Gerade verhandeln die Parteien über die Höhe der Haushaltskürzungen. Die PO fordert Einsparungen in Höhe von 14 Milliarden Zloty (ca. 3,6 Mrd. Euro). Um solche Kürzungen gegen die Bevölkerung durchzusetzen, werden Regierung und Präsident nicht vor autoritären Formen der Herrschaft zurückschrecken, gerade weil sie demokratisch nicht legitimiert sind und sich nur auf eine verschwindend geringe Basis stützen können.

Der neue Präsident Lech Kaczynski gehört zu den rechtesten und reaktionärsten Elementen der polnischen Politik. Er hatte sich 1977 dem Komitee zur Verteidigung der Bergarbeiter (KOR) angeschlossen und stand seitdem auf dem rechten Flügel der oppositionellen Gewerkschaftsbewegung. Zusammen mit Lech Walesa spielte er eine wichtige Rolle dabei, die Gewerkschaft Solidarnosc der katholischen Kirche unterzuordnen. 1989 war er Mitglied des Runden Tisches, der die Restauration des Kapitalismus in Polen mit all den sozialen Folgen organisierte.

Nachdem er sich mit Walesa überworfen hatte, zog sich Kaczynski zunächst aus der Politik zurück. In den Jahren 2000 und 2001 war er Justizminister in der AWS-Regierung. In seiner kurzen Amtszeit bereitete er zahlreiche Verschärfungen des Strafrechts vor und begann sich als Law-and-order-Mann zu profilieren. Im November 2002 wurde er zum Bürgermeister Warschaus gewählt.

In diesem Amt machte er bereits deutlich, was er von demokratischen Rechten hält: Im Juni diesen Jahres verbot Kaczynski Homosexuellen eine Parade in Warschau abzuhalten. Gleichzeitig gestattete er Neonazis eine Gegendemonstration. Die Homosexuellen versammelten sich trotzdem und wurden von den Neonazis brutal angegriffen.
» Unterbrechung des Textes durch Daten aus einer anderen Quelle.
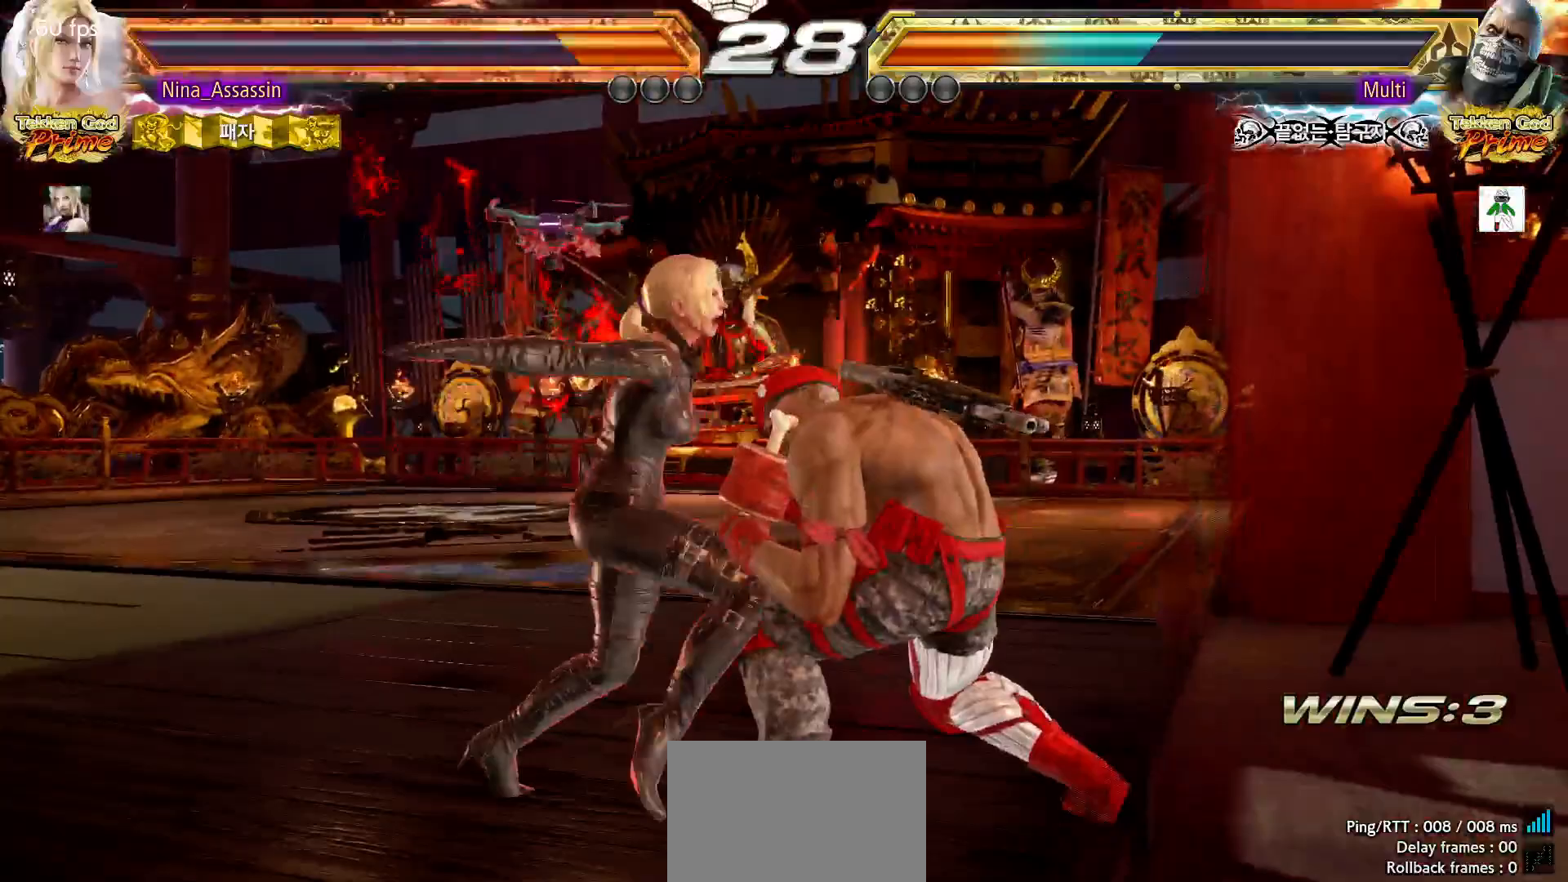
Gameplay with a controller (arcade stick); each line is a JSON object with the inputs held at the frame after it (dt_ms = milliseconds from this image to that frame). "events" lists button and stick changes between this image and that frame as [ms after this image, input, new state], when the widget could be followed in between. Not read: L3 R3.
{"dt_ms": 1000, "buttons": ["TRIANGLE"], "left_stick": "center"}
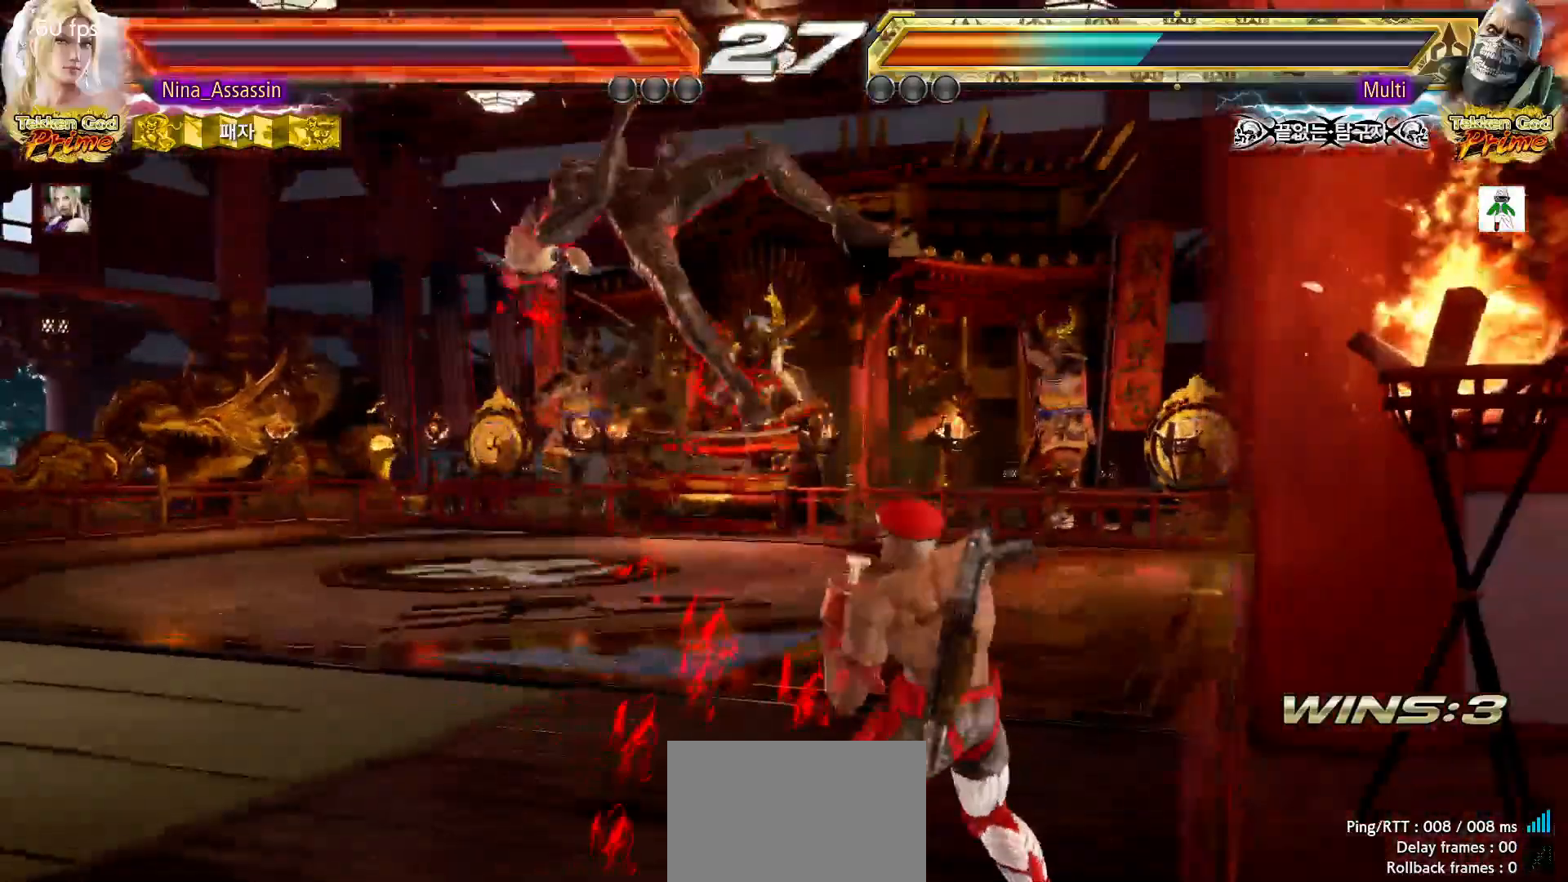
{"dt_ms": 500, "buttons": [], "left_stick": "center", "events": [[17, "TRIANGLE", "up"], [50, "SQUARE", "down"], [100, "SQUARE", "up"], [150, "TRIANGLE", "down"], [200, "TRIANGLE", "up"], [233, "SQUARE", "down"], [283, "SQUARE", "up"], [350, "TRIANGLE", "down"], [383, "TRIANGLE", "up"], [433, "SQUARE", "down"], [467, "SQUARE", "up"]]}
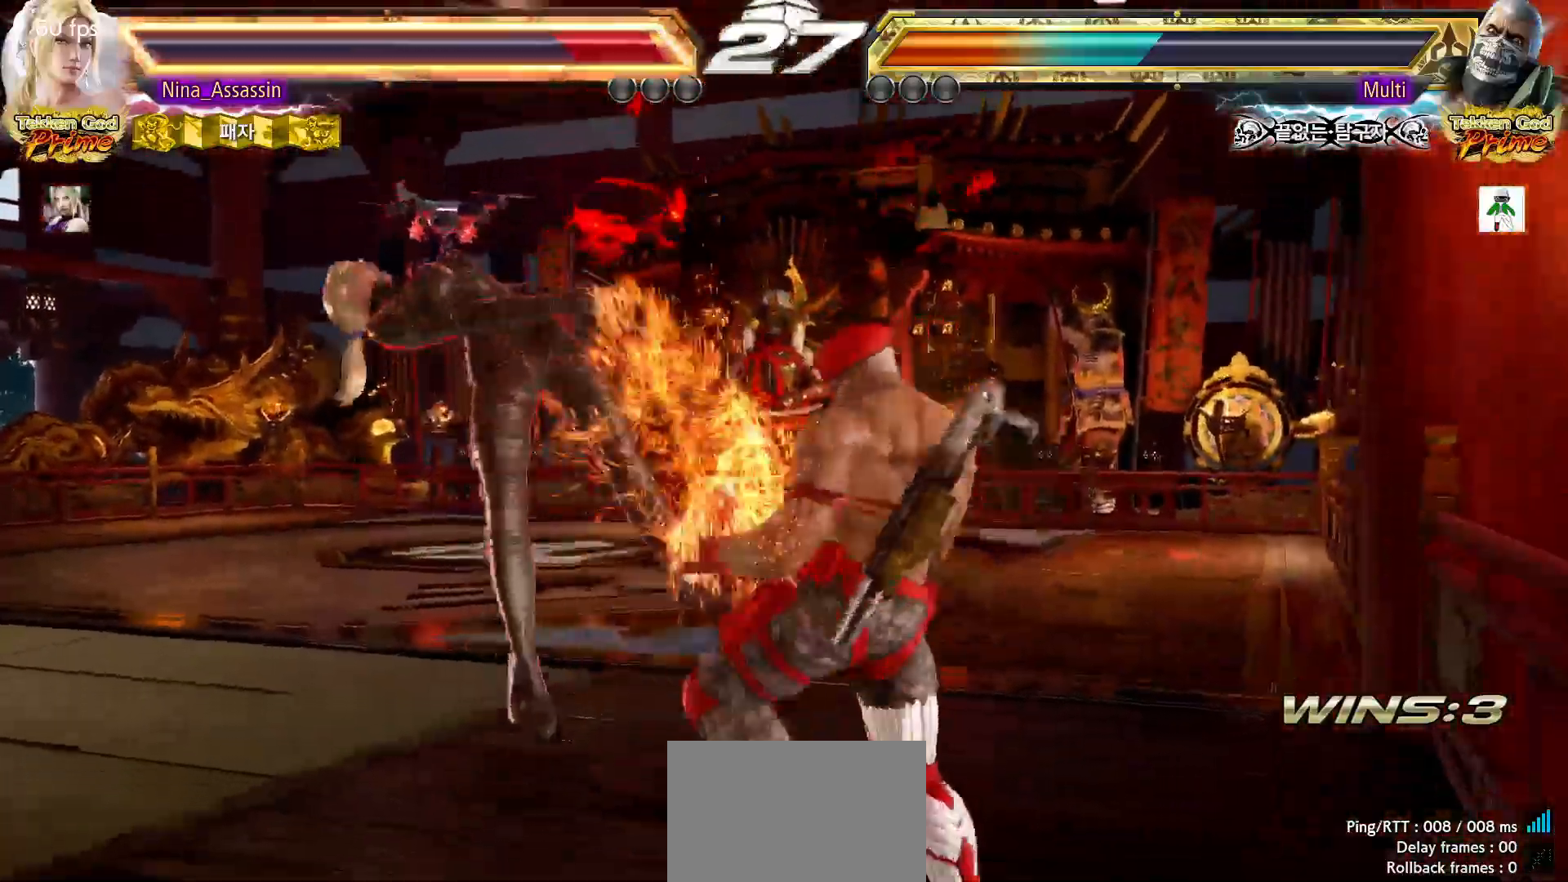
{"dt_ms": 500, "buttons": ["SQUARE"], "left_stick": "center", "events": [[33, "TRIANGLE", "down"], [83, "TRIANGLE", "up"], [117, "SQUARE", "down"], [167, "SQUARE", "up"], [217, "TRIANGLE", "down"], [267, "TRIANGLE", "up"], [317, "SQUARE", "down"], [350, "SQUARE", "up"], [400, "TRIANGLE", "down"], [433, "TRIANGLE", "up"], [467, "SQUARE", "down"]]}
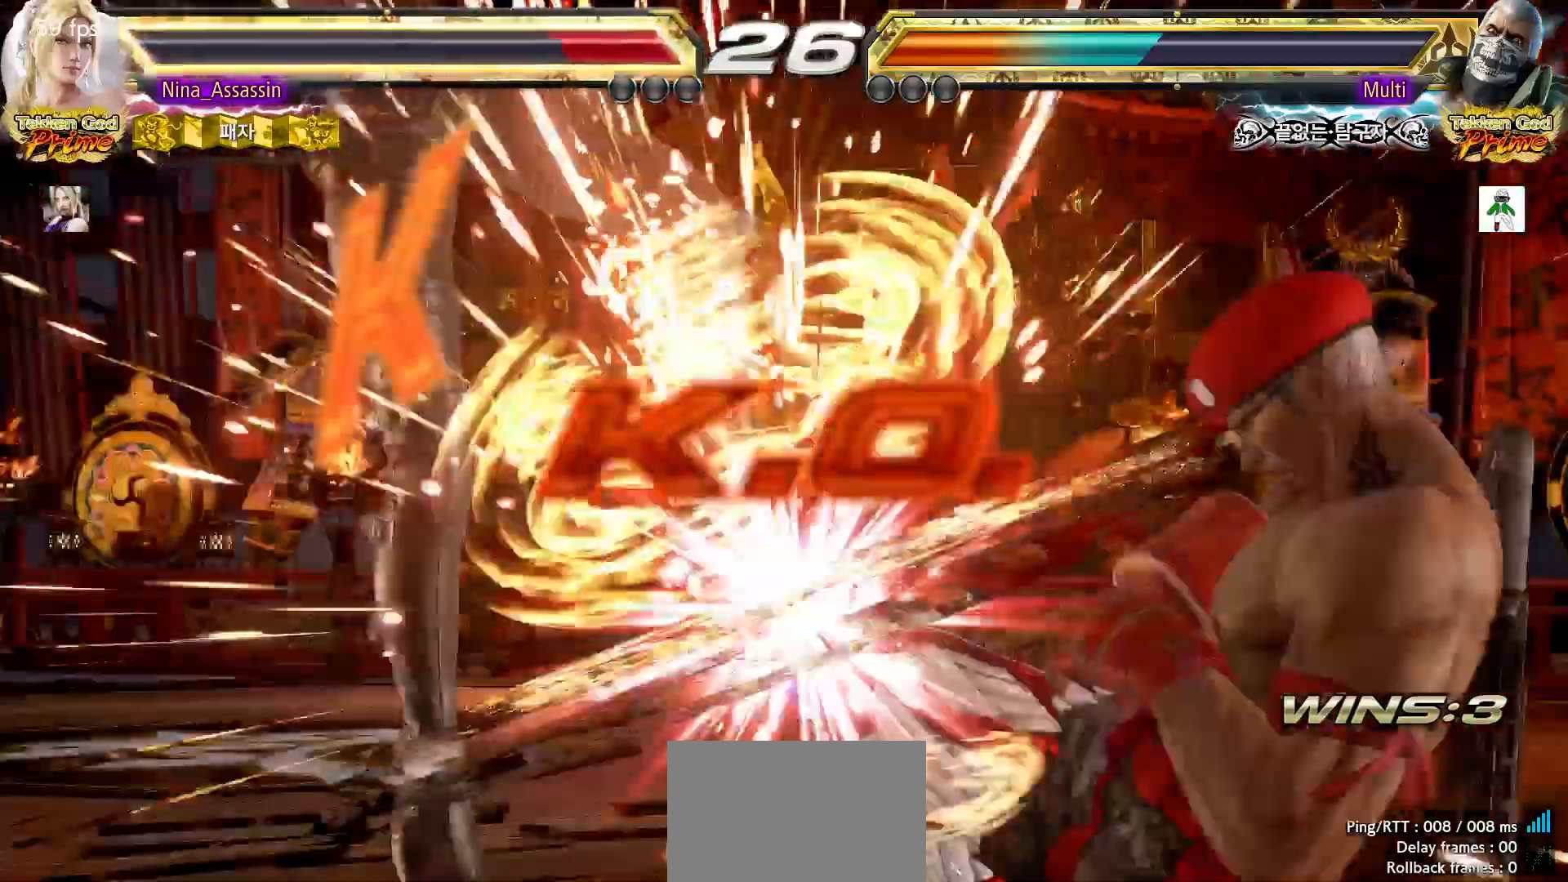
{"dt_ms": 500, "buttons": [], "left_stick": "center", "events": [[17, "SQUARE", "up"]]}
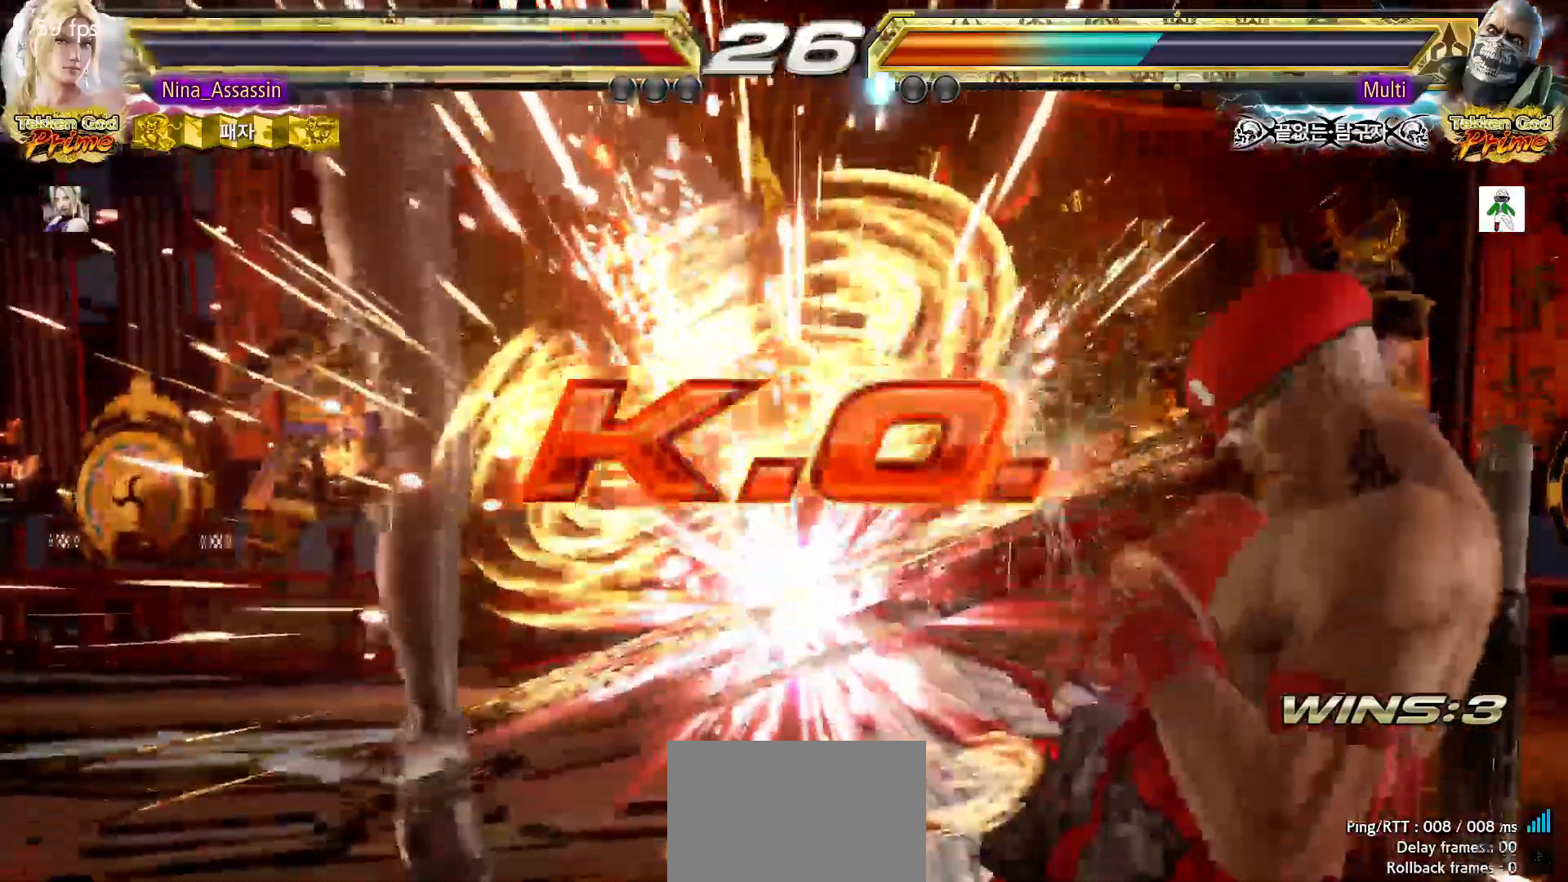
{"dt_ms": 500, "buttons": [], "left_stick": "center", "events": []}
Kaczynski kritisierte anschließend die Polizei, weil sie die unangemeldete Demonstration der Homosexuellen gegen die Angriffe der Faschisten geschützt hatte.

Kürzlich forderte der 56-Jährige, man solle die Warschauer Obdachlosen in Container-Slums am Rande der Stadt unterbringen, damit sie das Stadtbild nicht länger störten. Im Wahlkampf hat Kaczynski erklärt, dass er das Strafrecht verschärfen und die Stellung des Präsidenten stärken wolle. Sein Ziel sei es, eine "Vierte Republik" aufzubauen, die von allen sozialistischen Einflüssen gereinigt sei. Per Verfassungsänderung und einem "Ethischen Kodex" will er außerdem die Rechte des Präsidenten gegenüber der Regierung stärken.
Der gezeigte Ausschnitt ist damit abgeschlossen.